Page-level text extractions:
● ● ●
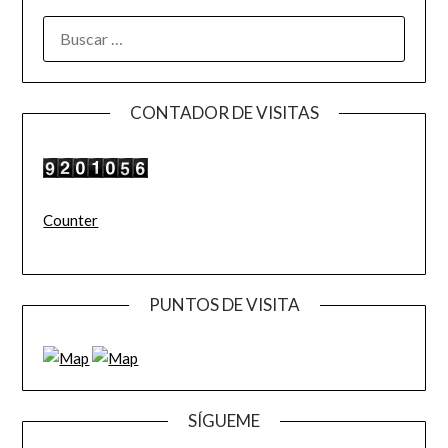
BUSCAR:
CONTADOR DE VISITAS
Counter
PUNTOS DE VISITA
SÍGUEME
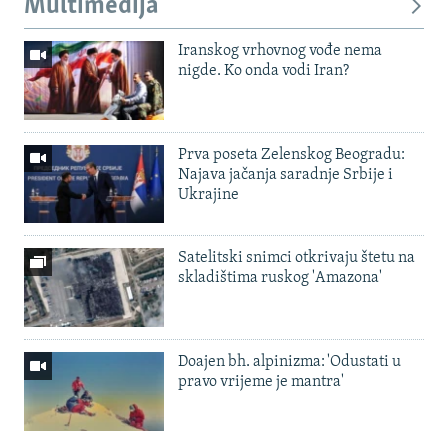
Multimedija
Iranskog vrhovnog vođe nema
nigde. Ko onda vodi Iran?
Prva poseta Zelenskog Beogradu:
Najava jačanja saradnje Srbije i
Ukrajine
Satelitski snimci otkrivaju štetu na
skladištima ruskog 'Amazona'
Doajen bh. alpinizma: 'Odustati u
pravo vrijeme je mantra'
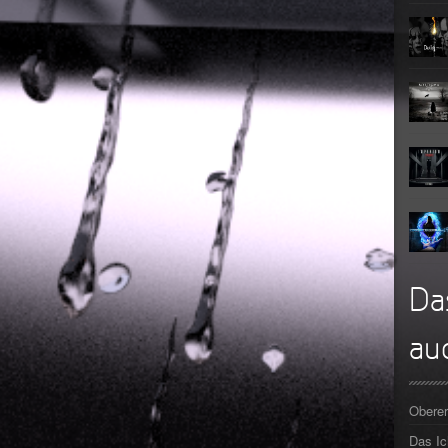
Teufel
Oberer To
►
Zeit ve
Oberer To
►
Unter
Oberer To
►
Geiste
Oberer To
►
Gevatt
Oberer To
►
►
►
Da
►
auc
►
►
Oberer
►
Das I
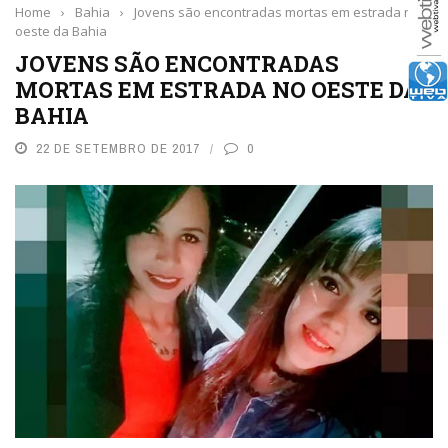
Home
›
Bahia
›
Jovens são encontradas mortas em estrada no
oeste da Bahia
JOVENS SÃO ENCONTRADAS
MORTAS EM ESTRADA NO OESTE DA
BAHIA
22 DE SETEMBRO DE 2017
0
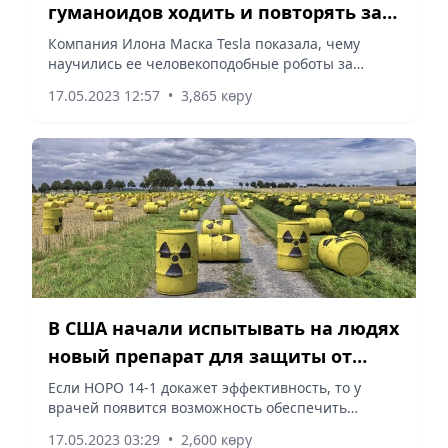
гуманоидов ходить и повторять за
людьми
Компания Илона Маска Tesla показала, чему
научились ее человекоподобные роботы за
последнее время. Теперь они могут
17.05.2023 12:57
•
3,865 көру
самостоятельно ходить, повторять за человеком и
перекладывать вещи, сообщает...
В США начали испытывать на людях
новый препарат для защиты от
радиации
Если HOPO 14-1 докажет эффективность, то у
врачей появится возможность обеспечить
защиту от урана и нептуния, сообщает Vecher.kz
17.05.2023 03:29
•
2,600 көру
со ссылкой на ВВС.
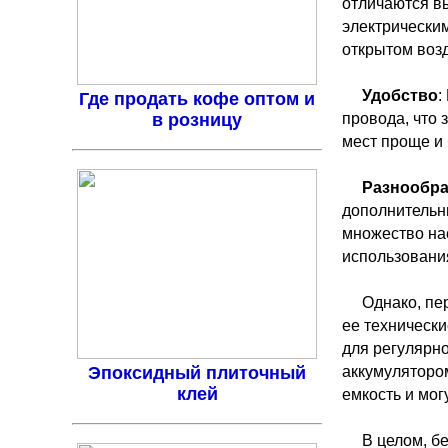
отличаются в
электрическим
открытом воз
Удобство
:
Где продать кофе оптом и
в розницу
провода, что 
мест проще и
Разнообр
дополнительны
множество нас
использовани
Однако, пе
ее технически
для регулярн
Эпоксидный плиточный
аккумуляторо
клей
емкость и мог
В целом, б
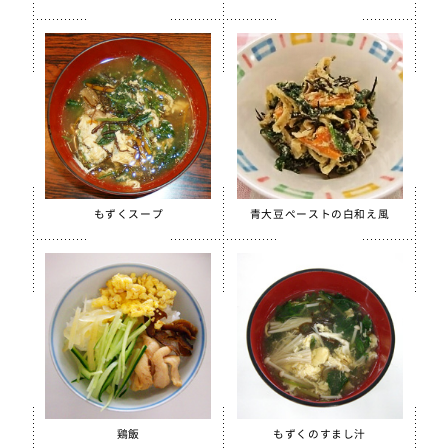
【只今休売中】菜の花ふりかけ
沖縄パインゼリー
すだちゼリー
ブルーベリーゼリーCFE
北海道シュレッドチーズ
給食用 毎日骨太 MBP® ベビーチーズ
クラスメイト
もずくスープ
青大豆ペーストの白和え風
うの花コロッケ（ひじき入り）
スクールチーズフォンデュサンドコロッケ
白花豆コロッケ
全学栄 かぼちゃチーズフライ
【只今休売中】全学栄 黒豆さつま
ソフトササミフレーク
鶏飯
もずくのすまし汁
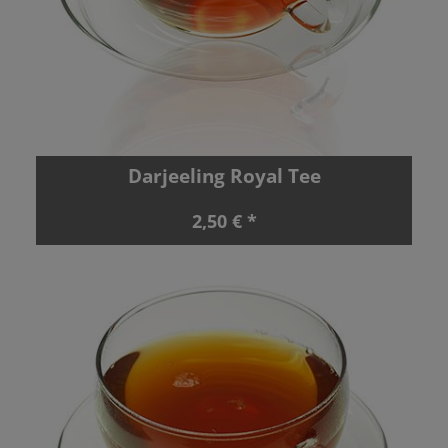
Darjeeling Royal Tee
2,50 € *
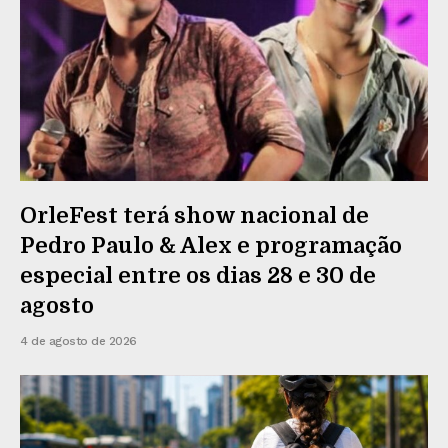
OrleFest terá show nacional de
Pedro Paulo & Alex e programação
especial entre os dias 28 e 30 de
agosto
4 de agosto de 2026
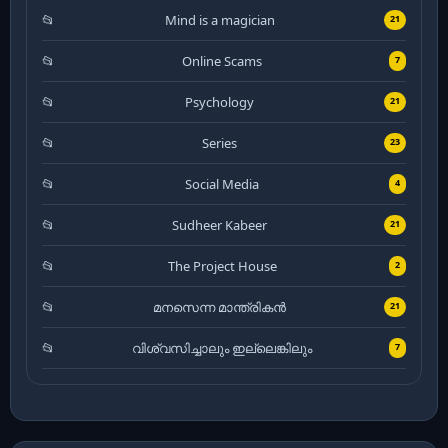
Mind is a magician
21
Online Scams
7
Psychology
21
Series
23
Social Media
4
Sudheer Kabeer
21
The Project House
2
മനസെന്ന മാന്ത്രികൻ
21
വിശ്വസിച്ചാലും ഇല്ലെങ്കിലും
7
● ● ●
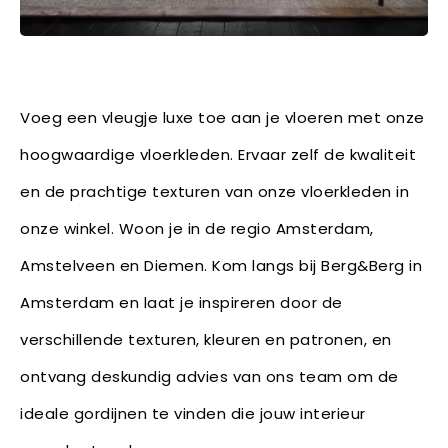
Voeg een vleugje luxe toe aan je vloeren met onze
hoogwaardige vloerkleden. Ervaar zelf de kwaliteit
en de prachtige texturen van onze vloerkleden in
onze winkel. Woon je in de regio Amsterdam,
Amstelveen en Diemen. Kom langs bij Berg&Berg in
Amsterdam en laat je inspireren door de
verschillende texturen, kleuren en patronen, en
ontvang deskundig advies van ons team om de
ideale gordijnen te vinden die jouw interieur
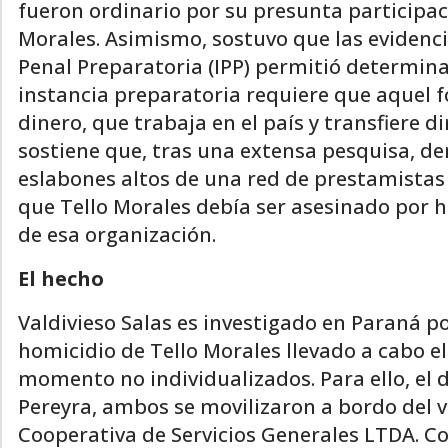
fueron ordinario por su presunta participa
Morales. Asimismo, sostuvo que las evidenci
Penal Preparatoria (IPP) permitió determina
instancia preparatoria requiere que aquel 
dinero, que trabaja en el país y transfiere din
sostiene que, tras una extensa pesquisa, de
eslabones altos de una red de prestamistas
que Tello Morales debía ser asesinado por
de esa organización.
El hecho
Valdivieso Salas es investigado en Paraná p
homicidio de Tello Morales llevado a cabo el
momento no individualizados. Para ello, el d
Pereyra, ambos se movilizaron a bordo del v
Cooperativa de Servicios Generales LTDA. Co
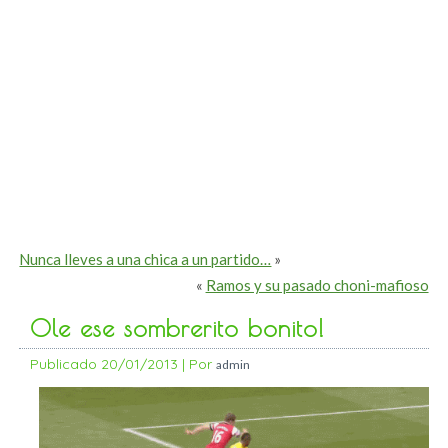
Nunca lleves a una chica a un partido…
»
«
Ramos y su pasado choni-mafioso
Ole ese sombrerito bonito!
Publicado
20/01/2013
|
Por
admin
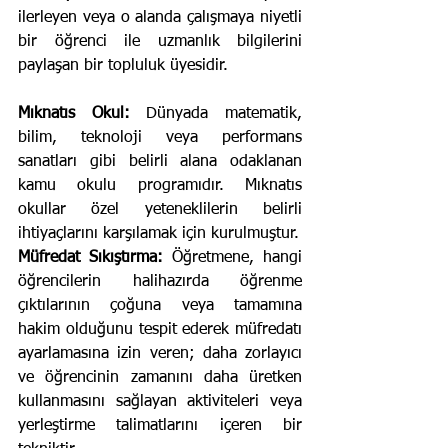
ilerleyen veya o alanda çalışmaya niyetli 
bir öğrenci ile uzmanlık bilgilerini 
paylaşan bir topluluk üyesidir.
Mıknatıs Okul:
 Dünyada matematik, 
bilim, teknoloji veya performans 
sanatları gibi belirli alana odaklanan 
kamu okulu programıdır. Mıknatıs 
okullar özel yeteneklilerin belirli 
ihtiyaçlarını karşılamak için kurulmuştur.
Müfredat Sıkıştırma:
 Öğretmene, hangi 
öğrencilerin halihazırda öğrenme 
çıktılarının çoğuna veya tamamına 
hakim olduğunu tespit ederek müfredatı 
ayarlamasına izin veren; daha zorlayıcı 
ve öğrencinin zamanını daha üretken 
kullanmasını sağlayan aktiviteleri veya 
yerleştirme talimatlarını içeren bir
● ● ●
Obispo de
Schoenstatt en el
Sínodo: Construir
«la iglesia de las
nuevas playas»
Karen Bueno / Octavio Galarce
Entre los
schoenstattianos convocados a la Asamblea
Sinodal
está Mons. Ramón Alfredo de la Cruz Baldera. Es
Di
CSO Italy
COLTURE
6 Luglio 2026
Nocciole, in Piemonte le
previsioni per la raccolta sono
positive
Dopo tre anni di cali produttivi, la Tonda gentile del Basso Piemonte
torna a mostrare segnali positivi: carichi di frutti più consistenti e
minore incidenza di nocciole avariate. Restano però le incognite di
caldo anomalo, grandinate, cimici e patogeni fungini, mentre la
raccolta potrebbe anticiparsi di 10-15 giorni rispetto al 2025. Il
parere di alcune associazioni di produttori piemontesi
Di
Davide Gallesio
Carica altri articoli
● ● ●
Reproduce word for word the lines in the records above, beginning with the line that contains "Voeg een vleugje" and continuing through the line that contains "ideale gordijnen te vinden die jouw interieur", with both of those lines included.

Voeg een vleugje luxe toe aan je vloeren met onze
hoogwaardige vloerkleden. Ervaar zelf de kwaliteit
en de prachtige texturen van onze vloerkleden in
onze winkel. Woon je in de regio Amsterdam,
Amstelveen en Diemen. Kom langs bij Berg&Berg in
Amsterdam en laat je inspireren door de
verschillende texturen, kleuren en patronen, en
ontvang deskundig advies van ons team om de
ideale gordijnen te vinden die jouw interieur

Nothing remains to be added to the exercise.